By Sensei Serge Sognonvi and Carmen Sognonvi
Originally published at

Throughout June 2011, we’ll be working on the concept of “integrity” as part of our Powerful Words character development curriculum.

All our discussions and activities will aim to help our students understand what it means to be true to oneself, one’s values and principles, one’s word, and one’s standards and beliefs.

In this video, Dr. Robyn Silverman, creator of Powerful Words, gives advice to a parent who just caught their 6-year-old son telling his first lie:

We want our children to do what is right and honest, not what is easiest and fastest. But we can’t always be there at their side, so how can we help our children make the right choices even when we’re not around?

Dr. Robyn recommends teaching your children to ask themselves the following 6 powerful questions.

1. What is the voice inside my gut telling me to do?
Our bodies often tell us what our mind is trying to disguise. Next time your child chooses right over wrong, ask them what made them go with that decision?

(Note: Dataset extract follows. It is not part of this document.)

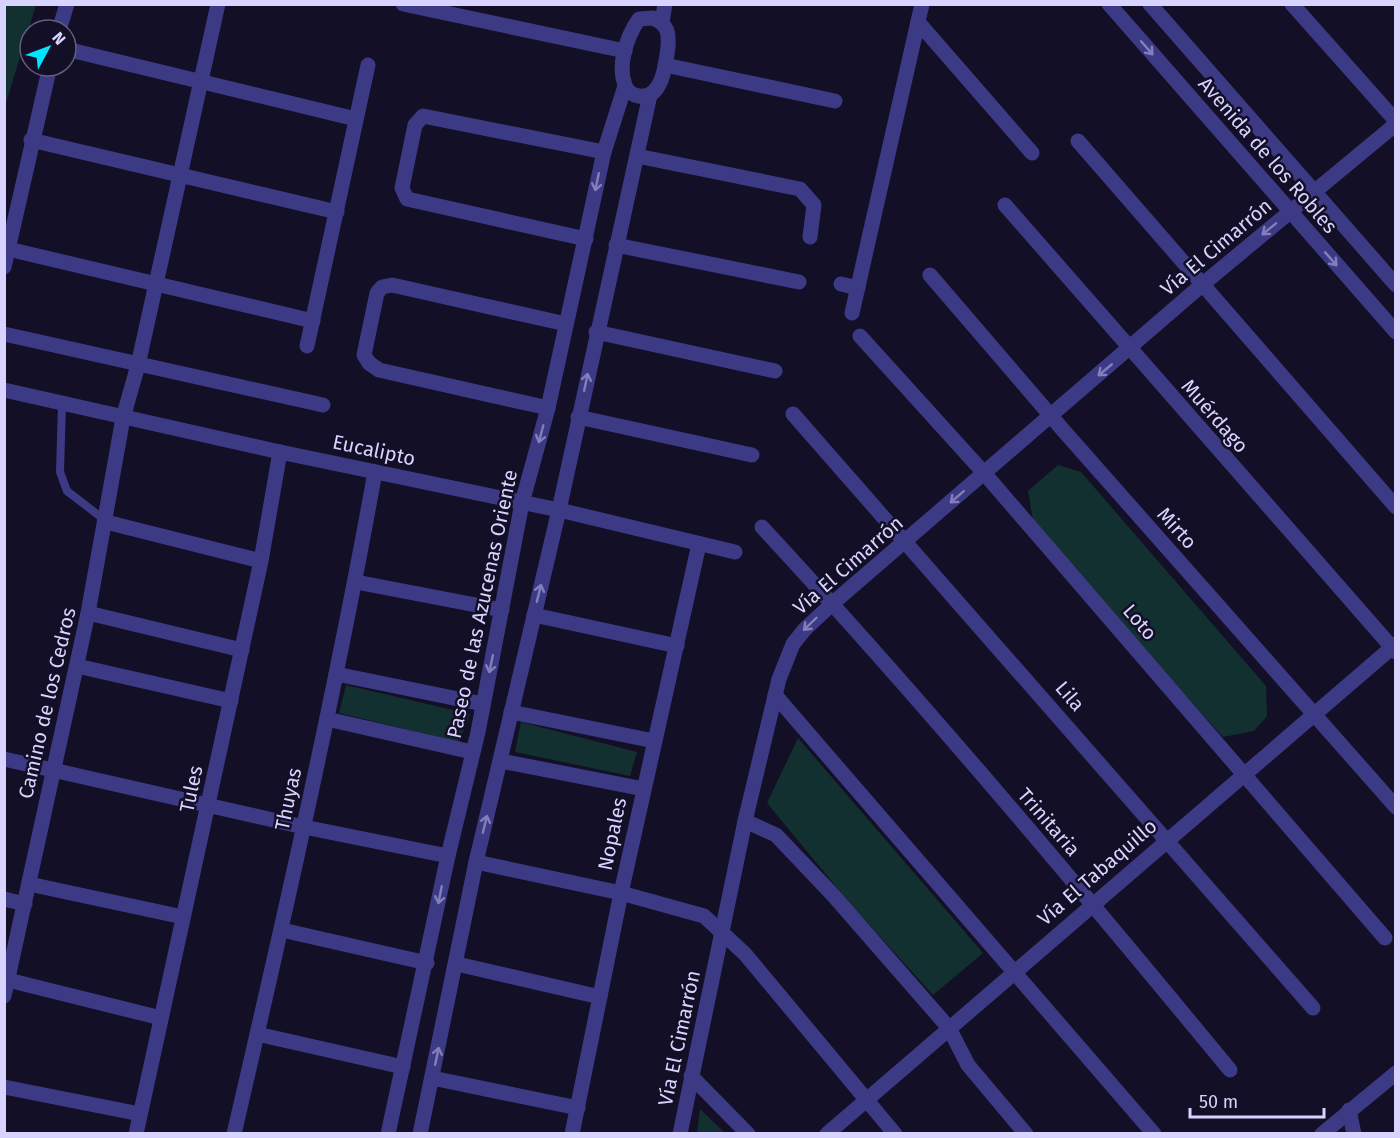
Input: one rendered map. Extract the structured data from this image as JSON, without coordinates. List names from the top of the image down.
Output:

2. Could I look my parents/teacher/friend in the eye after I do this?
If they can’t look someone in the eye, they’re on the verge of making a poor choice.

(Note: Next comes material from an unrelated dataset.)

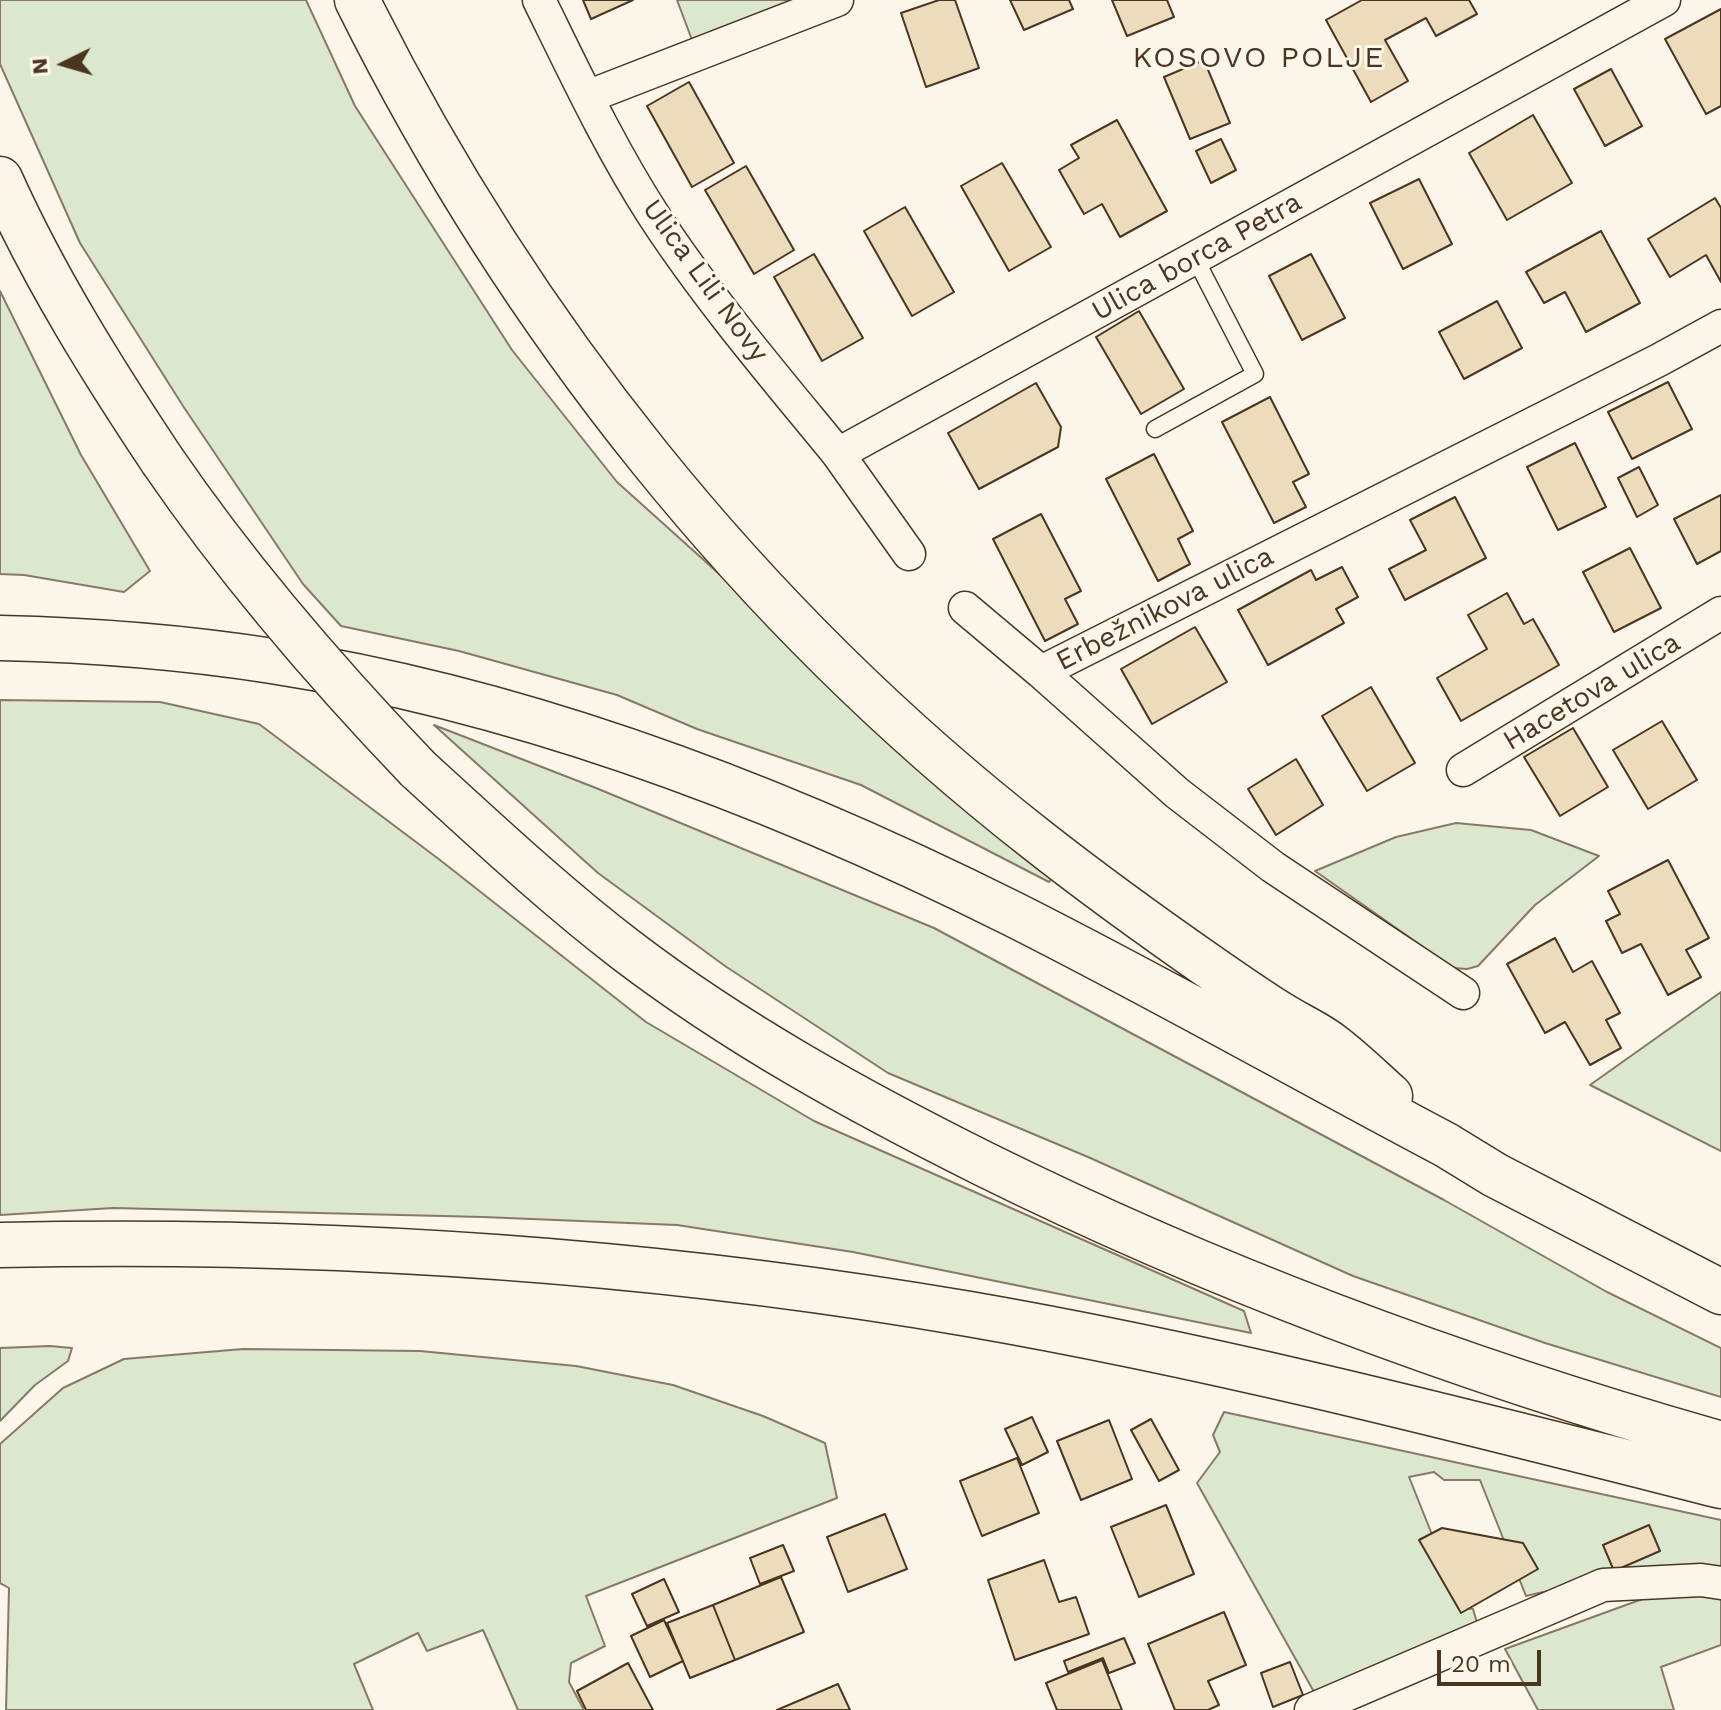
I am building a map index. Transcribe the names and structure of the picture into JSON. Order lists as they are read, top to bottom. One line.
{"streets":{"street":["Ulica borca Petra","Ulica Lili Novy","Erbežnikova ulica","Hacetova ulica"]},"crossings":[["Ulica borca Petra","Ulica Lili Novy"]],"districts":["KOSOVO POLJE"],"scale_bar":"20 m","north":"left"}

3. Could I look at myself in the mirror after I do this?
If they can’t look at their own reflection in the mirror and feel proud, they should take it as a warning that they might be doing something they’ll come to regret.

4. Would I do this whether someone was watching me or not?
The definition of integrity is choosing to do the right thing, whether eyes are on us or not.

5. Does the end justify the means?
Getting an A on a test is good, but not if it happens because of cheating. Kids need to understand they should choose what’s right over what’s best.

6. Am I being who I am, or am I being who others want me to be?
Not being ourself does a disservice not only to us, but to others. When we don’t allow others to get to know the real individual we are, we’re building friendships based on a lie. Ask your child, do you want people to like you for who you are? Or for who you’re pretending to be?